HP läßt CAD-Datenaustausch mit anderen Systemen zu:

NFS gestaltet CAD-Netz flexibel

06.01.1989

BAD HOMBURG (pi) - Speziell für Mechanik-CAD-Anwendungen hat Hewlett-Packard (HP) ein schlüsselfertiges Netzwerksystem geschaffen. HP ME Serie 10 Application Cluster ist in Workstations HP 9000 der Serie 300 Implementiert und bietet eine verteilte Datenverarbeitung mit zentraler Systemverwaltung.

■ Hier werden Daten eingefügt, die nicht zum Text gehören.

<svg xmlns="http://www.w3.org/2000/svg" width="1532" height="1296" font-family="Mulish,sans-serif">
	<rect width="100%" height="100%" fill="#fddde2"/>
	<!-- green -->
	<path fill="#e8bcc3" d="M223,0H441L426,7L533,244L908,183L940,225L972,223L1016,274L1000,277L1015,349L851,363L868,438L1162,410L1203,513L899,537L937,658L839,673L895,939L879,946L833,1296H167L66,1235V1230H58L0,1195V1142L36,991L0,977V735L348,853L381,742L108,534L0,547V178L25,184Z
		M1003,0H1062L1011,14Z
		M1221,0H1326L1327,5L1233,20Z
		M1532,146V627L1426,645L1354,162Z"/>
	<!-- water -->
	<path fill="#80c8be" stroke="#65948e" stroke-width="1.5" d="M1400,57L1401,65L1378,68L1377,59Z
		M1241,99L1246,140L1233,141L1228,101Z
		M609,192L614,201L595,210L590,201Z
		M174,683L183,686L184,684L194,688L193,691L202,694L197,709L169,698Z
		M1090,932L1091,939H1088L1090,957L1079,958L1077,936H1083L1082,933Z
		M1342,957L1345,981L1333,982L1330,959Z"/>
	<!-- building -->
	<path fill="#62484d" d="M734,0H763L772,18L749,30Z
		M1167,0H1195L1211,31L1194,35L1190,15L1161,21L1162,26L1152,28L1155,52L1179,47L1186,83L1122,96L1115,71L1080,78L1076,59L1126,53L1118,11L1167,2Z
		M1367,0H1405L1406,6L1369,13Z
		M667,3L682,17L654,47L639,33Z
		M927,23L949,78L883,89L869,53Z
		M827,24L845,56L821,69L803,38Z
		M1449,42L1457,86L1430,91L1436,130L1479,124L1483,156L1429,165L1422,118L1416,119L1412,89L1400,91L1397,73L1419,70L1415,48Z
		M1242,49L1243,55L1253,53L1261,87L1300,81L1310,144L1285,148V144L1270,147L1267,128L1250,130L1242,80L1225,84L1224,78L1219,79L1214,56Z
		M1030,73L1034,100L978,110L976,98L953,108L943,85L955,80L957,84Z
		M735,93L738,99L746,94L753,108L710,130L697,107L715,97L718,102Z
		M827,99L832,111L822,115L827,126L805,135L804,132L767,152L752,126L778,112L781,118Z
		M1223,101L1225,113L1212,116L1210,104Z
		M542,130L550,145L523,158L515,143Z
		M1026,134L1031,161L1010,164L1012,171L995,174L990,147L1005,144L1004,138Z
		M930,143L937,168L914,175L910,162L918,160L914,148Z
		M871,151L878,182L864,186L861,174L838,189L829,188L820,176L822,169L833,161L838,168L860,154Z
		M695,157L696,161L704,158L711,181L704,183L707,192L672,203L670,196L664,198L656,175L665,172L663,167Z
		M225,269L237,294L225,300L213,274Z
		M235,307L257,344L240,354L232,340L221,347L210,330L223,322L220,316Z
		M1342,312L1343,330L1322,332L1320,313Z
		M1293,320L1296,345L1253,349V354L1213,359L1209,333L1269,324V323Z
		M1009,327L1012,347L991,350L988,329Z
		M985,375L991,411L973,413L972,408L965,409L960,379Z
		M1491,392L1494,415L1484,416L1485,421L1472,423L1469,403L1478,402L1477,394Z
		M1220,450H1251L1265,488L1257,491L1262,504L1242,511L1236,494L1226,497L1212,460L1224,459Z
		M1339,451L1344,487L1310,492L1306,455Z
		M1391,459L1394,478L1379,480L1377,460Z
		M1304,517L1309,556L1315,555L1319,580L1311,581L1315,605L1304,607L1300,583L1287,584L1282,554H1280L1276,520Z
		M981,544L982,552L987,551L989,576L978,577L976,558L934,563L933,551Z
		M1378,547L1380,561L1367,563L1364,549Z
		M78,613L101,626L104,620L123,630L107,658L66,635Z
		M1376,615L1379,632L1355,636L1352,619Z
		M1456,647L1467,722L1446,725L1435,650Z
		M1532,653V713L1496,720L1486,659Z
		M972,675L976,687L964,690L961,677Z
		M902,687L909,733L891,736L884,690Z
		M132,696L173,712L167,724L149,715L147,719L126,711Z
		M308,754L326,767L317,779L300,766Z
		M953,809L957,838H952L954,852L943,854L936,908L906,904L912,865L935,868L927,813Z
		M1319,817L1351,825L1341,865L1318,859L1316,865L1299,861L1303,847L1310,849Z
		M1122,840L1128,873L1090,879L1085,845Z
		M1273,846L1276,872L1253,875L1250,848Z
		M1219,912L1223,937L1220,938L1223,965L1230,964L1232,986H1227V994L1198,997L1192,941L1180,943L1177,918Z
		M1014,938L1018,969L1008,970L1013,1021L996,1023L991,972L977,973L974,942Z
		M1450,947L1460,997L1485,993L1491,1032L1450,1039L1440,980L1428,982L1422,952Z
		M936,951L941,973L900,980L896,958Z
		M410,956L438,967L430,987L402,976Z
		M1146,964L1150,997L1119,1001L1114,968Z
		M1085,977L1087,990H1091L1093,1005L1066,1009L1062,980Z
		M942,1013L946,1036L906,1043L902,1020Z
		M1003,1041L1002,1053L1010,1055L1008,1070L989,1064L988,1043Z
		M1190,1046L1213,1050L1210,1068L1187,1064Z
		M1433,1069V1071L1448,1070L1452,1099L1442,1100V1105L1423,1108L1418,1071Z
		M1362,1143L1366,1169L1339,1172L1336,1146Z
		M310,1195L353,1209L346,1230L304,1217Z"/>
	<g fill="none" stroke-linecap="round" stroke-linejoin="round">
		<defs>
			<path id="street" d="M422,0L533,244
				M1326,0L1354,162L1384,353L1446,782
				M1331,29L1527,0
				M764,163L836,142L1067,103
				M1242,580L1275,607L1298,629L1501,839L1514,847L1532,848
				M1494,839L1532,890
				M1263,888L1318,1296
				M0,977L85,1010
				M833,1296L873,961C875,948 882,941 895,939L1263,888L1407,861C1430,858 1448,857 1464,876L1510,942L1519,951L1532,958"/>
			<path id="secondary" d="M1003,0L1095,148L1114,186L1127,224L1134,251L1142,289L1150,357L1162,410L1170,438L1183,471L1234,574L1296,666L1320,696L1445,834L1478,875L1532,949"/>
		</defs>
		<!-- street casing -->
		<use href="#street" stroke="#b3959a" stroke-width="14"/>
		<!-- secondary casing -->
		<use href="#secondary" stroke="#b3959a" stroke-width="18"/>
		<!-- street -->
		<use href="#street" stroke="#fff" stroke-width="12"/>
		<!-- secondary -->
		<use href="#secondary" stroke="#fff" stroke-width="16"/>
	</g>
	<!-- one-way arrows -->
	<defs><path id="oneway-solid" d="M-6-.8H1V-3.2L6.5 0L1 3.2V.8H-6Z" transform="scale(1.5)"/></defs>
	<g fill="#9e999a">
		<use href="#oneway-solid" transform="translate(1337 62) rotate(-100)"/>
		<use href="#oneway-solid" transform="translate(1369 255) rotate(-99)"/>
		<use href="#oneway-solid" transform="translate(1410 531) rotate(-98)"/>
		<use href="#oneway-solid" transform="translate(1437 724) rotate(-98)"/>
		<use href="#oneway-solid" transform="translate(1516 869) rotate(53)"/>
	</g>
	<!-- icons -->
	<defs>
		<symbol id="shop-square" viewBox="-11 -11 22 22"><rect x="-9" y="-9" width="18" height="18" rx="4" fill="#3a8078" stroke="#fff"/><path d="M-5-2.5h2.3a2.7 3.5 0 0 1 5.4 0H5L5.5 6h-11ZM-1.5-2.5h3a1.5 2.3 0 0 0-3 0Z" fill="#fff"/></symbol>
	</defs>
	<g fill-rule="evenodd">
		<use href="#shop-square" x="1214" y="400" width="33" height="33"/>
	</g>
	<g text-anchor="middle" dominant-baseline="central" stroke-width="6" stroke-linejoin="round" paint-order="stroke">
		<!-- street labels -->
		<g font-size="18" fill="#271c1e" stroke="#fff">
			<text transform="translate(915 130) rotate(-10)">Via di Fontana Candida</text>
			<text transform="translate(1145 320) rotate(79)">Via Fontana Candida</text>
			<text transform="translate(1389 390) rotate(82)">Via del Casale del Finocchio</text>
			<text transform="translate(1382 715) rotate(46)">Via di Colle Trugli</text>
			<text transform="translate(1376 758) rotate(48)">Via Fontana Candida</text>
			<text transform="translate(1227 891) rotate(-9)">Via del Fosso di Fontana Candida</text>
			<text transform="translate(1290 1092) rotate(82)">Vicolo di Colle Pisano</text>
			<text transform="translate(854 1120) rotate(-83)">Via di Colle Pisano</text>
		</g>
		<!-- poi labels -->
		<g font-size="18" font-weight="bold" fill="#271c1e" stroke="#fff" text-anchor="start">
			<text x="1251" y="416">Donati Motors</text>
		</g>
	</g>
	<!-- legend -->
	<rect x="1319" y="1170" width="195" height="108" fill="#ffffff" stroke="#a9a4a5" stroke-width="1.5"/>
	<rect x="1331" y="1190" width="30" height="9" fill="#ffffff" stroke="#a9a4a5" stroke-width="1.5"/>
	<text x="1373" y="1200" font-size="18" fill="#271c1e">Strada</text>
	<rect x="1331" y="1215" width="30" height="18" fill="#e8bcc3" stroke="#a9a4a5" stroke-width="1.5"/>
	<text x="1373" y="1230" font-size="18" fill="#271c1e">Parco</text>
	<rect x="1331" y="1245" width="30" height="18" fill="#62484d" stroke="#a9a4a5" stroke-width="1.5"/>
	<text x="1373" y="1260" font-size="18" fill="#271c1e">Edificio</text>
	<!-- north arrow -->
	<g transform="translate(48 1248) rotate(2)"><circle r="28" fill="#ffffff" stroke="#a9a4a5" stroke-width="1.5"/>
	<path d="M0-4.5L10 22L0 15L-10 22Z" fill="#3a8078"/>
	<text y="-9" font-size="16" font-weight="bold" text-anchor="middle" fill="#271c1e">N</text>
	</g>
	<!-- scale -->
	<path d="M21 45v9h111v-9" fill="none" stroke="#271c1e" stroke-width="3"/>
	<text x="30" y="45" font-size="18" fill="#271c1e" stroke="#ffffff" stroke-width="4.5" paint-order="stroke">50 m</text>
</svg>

Der Application Cluster wurde laut Hersteller speziell für Unternehmen mit wachsenden Mechanik-CAD-Aufgaben konzipiert. Die Netzlösung wird in Form vorkonfigurierter Server und plattenloser Workstations der Familie HP 9000 Serie 300 geliefert. Jeder Cluster vereinigt die Software HP ME 10 für Konstruktion und Datenverwaltung, das Betriebssystem HP-UX sowie die entsprechenden Komponenten für Hardware, Schnittstellen und Peripherie in sich.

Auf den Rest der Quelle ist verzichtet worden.